İçinden geçtiğimiz görkemli çöküş döneminin sembol isimlerinden biri olmayı daha şimdiden hak eden ekonomi bakanı, geçtiğimiz günlerde yatırımcılara seslenirken “bir problem mi yaşadınız? Rahat olun. Bize hemen ulaşırsınız. Bürokrasiyi alaşağı ederiz, arkamızda Cumhurbaşkanımız var rahat olun. Mevzuatı da değiştiririz" dedi ve bakanın bu sözleri üzerinden şiddetli bir tartışma başladı.
Muhalefetten yükselen ses, güya bakana yanıt veriyordu ama aslında onunla aynı paradigmanın içerisinden konuşuyordu. Çünkü muhalefete göre bakan bu sözleriyle yapmak istediği şeyin aksine sermayeyi ürkütmüştü; çünkü sermaye demokrasi isterdi ve demokrasinin olmadığı ülkelerden uzaklaşırdı.

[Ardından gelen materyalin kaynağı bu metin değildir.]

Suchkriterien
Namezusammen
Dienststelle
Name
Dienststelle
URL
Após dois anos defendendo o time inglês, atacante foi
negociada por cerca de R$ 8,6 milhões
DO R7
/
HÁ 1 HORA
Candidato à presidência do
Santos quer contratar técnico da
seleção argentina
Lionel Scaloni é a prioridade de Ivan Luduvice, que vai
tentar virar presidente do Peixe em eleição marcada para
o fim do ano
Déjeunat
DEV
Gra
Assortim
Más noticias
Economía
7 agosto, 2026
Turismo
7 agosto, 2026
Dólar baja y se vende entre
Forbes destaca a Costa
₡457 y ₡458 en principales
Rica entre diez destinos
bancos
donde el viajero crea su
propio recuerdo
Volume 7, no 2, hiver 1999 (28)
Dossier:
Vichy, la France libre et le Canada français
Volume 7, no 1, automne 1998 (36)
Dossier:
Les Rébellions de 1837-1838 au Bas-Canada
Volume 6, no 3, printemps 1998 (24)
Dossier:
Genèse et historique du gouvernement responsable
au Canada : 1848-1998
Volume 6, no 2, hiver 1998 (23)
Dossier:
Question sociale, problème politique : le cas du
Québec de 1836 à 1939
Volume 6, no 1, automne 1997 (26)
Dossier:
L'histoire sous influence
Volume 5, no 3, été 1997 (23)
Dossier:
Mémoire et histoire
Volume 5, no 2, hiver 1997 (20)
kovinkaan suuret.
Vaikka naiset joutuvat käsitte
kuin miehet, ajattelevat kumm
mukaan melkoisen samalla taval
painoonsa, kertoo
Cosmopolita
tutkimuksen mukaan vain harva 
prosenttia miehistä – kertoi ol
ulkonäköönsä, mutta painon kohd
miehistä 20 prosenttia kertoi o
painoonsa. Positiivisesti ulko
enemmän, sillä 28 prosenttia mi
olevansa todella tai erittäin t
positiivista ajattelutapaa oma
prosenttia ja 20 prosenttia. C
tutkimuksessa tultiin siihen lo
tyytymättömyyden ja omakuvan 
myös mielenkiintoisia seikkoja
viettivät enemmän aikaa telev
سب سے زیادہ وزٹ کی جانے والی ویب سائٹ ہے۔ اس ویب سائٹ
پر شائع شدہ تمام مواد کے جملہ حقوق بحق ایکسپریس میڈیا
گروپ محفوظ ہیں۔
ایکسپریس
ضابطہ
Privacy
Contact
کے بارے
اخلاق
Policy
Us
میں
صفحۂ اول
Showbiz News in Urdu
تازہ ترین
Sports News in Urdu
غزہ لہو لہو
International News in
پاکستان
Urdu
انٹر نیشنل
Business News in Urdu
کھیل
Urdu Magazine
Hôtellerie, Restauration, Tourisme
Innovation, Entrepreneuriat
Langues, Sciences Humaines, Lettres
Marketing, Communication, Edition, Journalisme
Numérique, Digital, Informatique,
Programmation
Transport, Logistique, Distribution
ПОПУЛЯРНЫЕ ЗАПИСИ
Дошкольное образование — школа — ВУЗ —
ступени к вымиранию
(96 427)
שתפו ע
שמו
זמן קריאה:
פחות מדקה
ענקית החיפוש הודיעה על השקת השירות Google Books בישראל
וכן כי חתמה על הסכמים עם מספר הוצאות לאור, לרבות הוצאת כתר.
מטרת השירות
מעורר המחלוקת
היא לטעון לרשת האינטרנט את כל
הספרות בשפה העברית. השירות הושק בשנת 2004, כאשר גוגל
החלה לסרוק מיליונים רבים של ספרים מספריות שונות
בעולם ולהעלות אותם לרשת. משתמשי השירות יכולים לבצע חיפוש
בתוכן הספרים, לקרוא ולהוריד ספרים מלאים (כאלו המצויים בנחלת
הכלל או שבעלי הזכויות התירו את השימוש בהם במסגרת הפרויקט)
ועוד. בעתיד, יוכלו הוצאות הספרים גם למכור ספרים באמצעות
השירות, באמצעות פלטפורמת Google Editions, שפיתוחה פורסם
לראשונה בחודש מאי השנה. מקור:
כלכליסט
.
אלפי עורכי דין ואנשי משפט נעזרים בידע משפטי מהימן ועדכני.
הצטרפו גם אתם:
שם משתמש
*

Sermayenin demokrasi değil hukuki güvence ve siyasi istikrar istediği, bu ikisinin ise aynı şey olmadığı hem bu köşede hem de başka yerlerde çok kere yazıldı çizildi; buraya tekrar döneriz ama öncelikle odaklanmamız gereken yer bu bürokrasi meselesi.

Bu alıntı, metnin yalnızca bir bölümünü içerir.